Nick Clegg promises to overhaul social mobility
- Published
The coalition will boost social mobility by focusing on helping children from deprived backgrounds, Nick Clegg has said.
The deputy prime minister promised a "more rounded approach" than under Labour, whose investment of "huge sums" had made "little discernible impact".
Mr Clegg said he wanted to use education to "improve people's lives".
But Labour leadership contender David Miliband said the coalition's policies would damage social mobility.
The debate comes as the coalition marks its 100th day in power.
Speaking at an event organised by the Centre Forum think-tank, Mr Clegg confirmed that former Labour minister Alan Milburn has been appointed as the government's independent reviewer on social mobility.

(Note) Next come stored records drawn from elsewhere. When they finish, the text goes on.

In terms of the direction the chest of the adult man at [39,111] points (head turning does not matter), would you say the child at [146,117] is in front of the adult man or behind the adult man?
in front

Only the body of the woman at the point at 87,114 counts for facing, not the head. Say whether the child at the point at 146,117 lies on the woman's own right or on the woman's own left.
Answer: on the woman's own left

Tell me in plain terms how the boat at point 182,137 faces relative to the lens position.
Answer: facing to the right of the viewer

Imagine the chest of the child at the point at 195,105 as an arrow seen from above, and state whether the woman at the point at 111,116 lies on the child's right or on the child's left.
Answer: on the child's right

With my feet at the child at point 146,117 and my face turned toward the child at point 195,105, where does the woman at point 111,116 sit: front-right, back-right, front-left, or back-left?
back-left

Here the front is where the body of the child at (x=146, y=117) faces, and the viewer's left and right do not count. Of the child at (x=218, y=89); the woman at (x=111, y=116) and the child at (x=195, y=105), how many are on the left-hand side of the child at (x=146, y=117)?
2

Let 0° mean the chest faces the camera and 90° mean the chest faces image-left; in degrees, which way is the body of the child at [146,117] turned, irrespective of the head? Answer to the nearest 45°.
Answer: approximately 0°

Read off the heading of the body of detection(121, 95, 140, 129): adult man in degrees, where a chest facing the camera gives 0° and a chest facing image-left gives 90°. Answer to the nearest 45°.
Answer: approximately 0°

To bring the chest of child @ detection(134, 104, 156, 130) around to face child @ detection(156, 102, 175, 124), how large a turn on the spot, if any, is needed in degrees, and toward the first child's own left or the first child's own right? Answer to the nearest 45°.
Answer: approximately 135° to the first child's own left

He said: "Under Labour huge sums of money were spent pushing low-income households just above the statistically defined level of household income - sometimes by just a few pounds a week - but with no discernible impact on the real life chances of the next generation.

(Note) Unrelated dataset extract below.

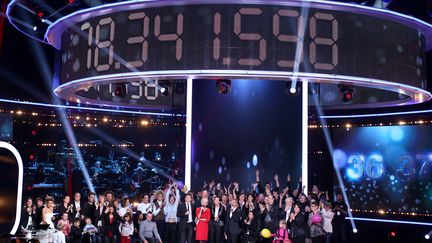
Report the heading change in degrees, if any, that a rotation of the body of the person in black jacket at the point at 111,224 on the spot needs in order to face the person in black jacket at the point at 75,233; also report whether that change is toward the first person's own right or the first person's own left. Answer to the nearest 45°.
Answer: approximately 45° to the first person's own right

"Tackling poverty of opportunity requires a more rounded approach. Welfare reform, for example, should be based on the need to improve people's lives, not just raise their incomes."
Mr Clegg, who is overseeing the government's policy on social mobility, said making improvements would be "like turning the wheel on an oil tanker", but promised towards them over the long term.

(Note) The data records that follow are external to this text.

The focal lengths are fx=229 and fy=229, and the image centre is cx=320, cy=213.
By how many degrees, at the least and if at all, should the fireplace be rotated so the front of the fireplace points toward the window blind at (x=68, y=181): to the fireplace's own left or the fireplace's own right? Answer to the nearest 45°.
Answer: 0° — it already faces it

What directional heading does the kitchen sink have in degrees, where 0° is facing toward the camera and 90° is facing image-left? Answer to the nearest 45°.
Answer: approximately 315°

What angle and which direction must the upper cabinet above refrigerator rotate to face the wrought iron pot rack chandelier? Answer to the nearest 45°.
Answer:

He said: "Fairness means everyone having the chance to do well, irrespective of their beginnings.
"Fairness means that no one is held back by the circumstances of their birth. Fairness demands that what counts is not the school you went to or the jobs your parents did, but your ability and your ambition.
"In other words, fairness means social mobility."
But, he argued that this had, at best "flatlined" over recent decades, with "inter-generational" poverty still common.
Questioned about his own background, Mr Clegg, who was educated at public school and Cambridge University, said: "The evidence is absolutely overwhelming that the circumstances of birth on what a person will be... is far, far too great."
The deputy prime minister said the coalition would tackle "social segregation" and had begun to do so by taking many of the lowest earners out of paying income tax.
In education, resources would be focused on the most disadvantaged, during early years and schooling.
Mr Clegg added that the Sure Start programme set up under Labour would go "back to its original purpose of early intervention, increasing its focus on the neediest families".
Mr Miliband told BBC News: "Anyone who cares about social mobility can't believe anything they hear from a government who expect the poor to take the greatest burden."
He added that the coalition's tax policies would "hit social mobility, rather than help it".
Mr Miliband also said he was "proud" of Labour's record on social mobility but "not satisfied".